Just like workers need the right environment to efficiently perform their tasks, proteins require placement within specific cellular compartments to function properly. Therefore, understanding where proteins reside within a cell is crucial for unraveling their roles in health and disease.
Scientists from the Chan Zuckerberg Biohub, including mass spectrometry platform leader Josh Elias, developed a new mass spectrometry-based method to map proteins’ spatial organization within cells.1 After attaching molecular tags to proteins that resided in distinct subcellular spaces, whole organelle immunoprecipitation allowed them to enrich individual compartments and assess the proteins inside with mass spectrometry. Elias’s team then determined protein changes in response to viral infection, showing that proteins involved in a type of programmed cell death called ferroptosis were relocated. Further studies of protein localization changes during infection and other disease states could highlight the biological mechanisms behind many conditions.
Why is it important to understand protein subcellular localization?
The momentum behind subcellular proteomics has been growing because cellular states are often determined by what proteins are present, who they are interacting with, and where they are in the cell. Subcellular compartments isolate potentially interacting proteins from one another so that their functions are more focused. It’s like my children—if I try to get them to clean their room, they will not if they are together. If I can separate them, then they will do their job. So, I think of proteins in that way—just because a worker is there does not mean that it is doing the work. It needs a space where that specific work can happen.
How can proteomics help scientists study protein localization?
Josh Elias is the mass spectrometry platform leader at the Chan Zuckerberg Biohub San Francisco.
Barbara Ries
Localization is tricky to study because it does not create a mark on the protein. Previously, associating proteins with compartments was done by taking fractions and separating proteins along a single spatial axis, such as with size exclusion or density gradient chromatography. Looking at the density across a gradient, proteins can be in different fractions that might correlate with where they are in the cell. Once it is known where certain proteins are, researchers can associate other proteins with those locations based on their correlation with the proteins of interest.
Our study is similar, except we are not thinking about this as a single axis. We enrich individual subcellular compartments, and that creates a complex interaction network. The goal is to establish where proteins are and how those localizations change. I think our immuno-affinity-based approach has a lot of advantages in establishing that. And with mass spectrometry, we can chart the movements of thousands of proteins in a single set of experiments.
What was the inspiration for your technique?

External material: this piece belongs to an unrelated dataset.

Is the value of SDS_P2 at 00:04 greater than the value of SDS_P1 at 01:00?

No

This work stemmed from Manuel Leonetti’s OpenCell resource, where his team fluorescent-tagged several thousand proteins and visualized them within cells.2 He saw that several proteins could be proxies for certain subcellular locations. Based on this, we created tagged cell lines that each capture one compartment. We then broke the cells apart in a non-denaturing context and used affinity chromatography across the whole cell. After mass spectrometry, we could recapitulate how different cellular sub-compartments are put together.
What effects did you see after infecting the cells with virus?

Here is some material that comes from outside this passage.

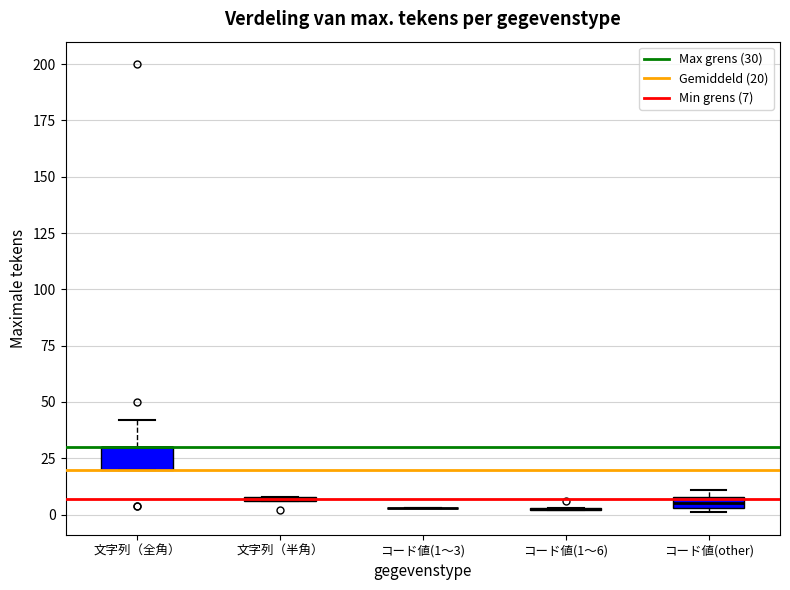

Which box is the tallest, from its lower edge to its upper edge?

文字列（全角）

Our data showed more changes in protein localization than changes in overall abundance. For so long, proteomics researchers have focused on abundance changes, in part because one cannot measure localization changes with conventional proteomics methods. Our data suggest that localization change is important—rather than degrading and synthesizing proteins in response to challenges, cells could move a store of sequestered proteins to the place where they will be effective. That is a powerful way in which cells could rapidly and effectively respond to stimuli, such as in response to viral infection.

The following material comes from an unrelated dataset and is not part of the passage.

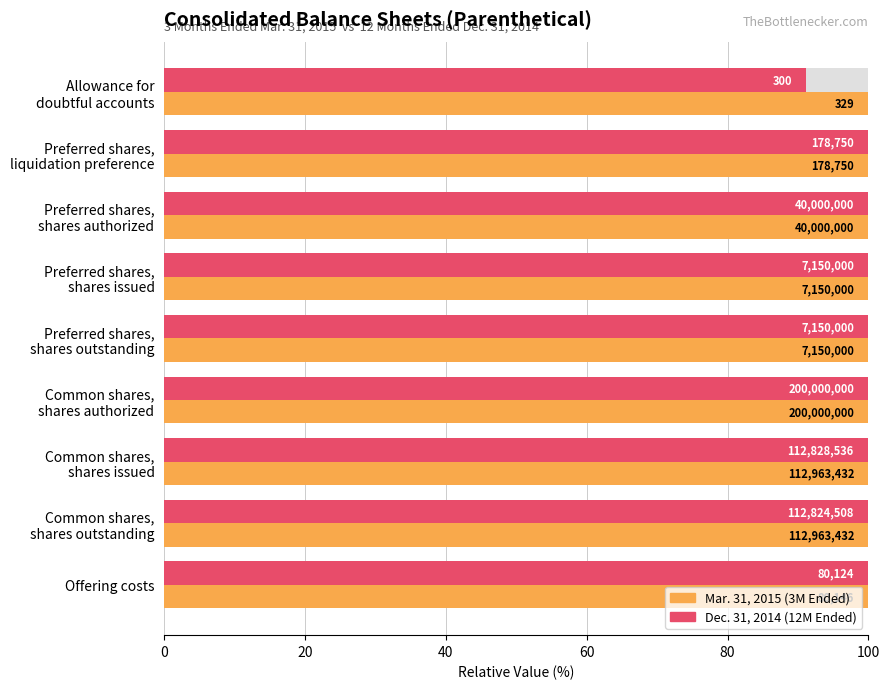

What is the greatest value displayed?

100.0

How do you envision applying this technique in the future?
There is a wide array of experiments that we can do with this core technology. We want to differentiate induced pluripotent stem cells into different cell types and explore how those respond to infection and other genetic perturbations, such as mutations that predispose one to neurodegenerative diseases.
This technique is not limited to proteins; we are exploring how lipidomics and metabolomics might help define compartments. Lipids are essential for defining compartments, and the lipids involved in the mitochondrion are very different from those involved in the peroxisome, for example. This may help us understand the “chicken and the egg” of why certain proteins are in a compartment versus how that compartment enables those proteins to be there. This is going to keep us busy for a while.
This interview has been condensed and edited for clarity.
- Hein MY, et al. Global organelle profiling reveals subcellular localization and remodeling at proteome scale. Cell. 2025;188(4):1137-1155.e20.
- Cho NH, et al. OpenCell: Endogenous tagging for the cartography of human cellular organization. Science. 2022;375(6585):eabi6983.